▸ **ASSIGNMENT**: Where a record contains an image, leave the image out and print the rest exactly.

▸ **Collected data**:
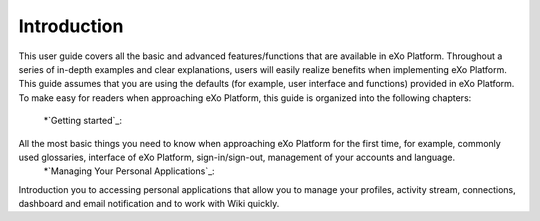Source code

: ################
Introduction
################


This user guide covers all the basic and advanced features/functions that are available in eXo Platform. Throughout a series of in-depth examples and clear explanations, users will easily realize benefits when implementing eXo Platform.
This guide assumes that you are using the defaults (for example, user interface and functions) provided in eXo Platform. To make easy for readers when approaching eXo Platform, this guide is organized into the following chapters:
	*`Getting started`_:
All the most basic things you need to know when approaching eXo Platform for the first time, for example, commonly used glossaries, interface of eXo Platform, sign-in/sign-out, management of your accounts and language. 
	*`Managing Your Personal Applications`_:
Introduction you to accessing personal applications that allow you to manage your profiles, activity stream, connections, dashboard and email notification and to work with Wiki quickly. 
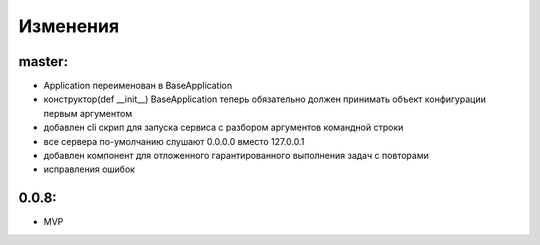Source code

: .. _release-notes:

#########
Изменения
#########


.. master:

master:
=======

* Application переименован в BaseApplication
* конструктор(def __init__) BaseApplication теперь обязательно должен принимать объект конфигурации первым аргументом
* добавлен cli скрип для запуска сервиса с разбором аргументов командной строки
* все сервера по-умолчанию слушают 0.0.0.0 вместо 127.0.0.1
* добавлен компонент для отложенного гарантированного выполнения задач c повторами
* исправления ошибок


.. 0.0.8:

0.0.8:
======

* MVP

▸ **ANSWER SPACE**:
Source code

: ################
Introduction
################


This user guide covers all the basic and advanced features/functions that are available in eXo Platform. Throughout a series of in-depth examples and clear explanations, users will easily realize benefits when implementing eXo Platform.
This guide assumes that you are using the defaults (for example, user interface and functions) provided in eXo Platform. To make easy for readers when approaching eXo Platform, this guide is organized into the following chapters:
	*`Getting started`_:
All the most basic things you need to know when approaching eXo Platform for the first time, for example, commonly used glossaries, interface of eXo Platform, sign-in/sign-out, management of your accounts and language. 
	*`Managing Your Personal Applications`_:
Introduction you to accessing personal applications that allow you to manage your profiles, activity stream, connections, dashboard and email notification and to work with Wiki quickly. 
Source code

: .. _release-notes:

#########
Изменения
#########


.. master:

master:
=======

* Application переименован в BaseApplication
* конструктор(def __init__) BaseApplication теперь обязательно должен принимать объект конфигурации первым аргументом
* добавлен cli скрип для запуска сервиса с разбором аргументов командной строки
* все сервера по-умолчанию слушают 0.0.0.0 вместо 127.0.0.1
* добавлен компонент для отложенного гарантированного выполнения задач c повторами
* исправления ошибок


.. 0.0.8:

0.0.8:
======

* MVP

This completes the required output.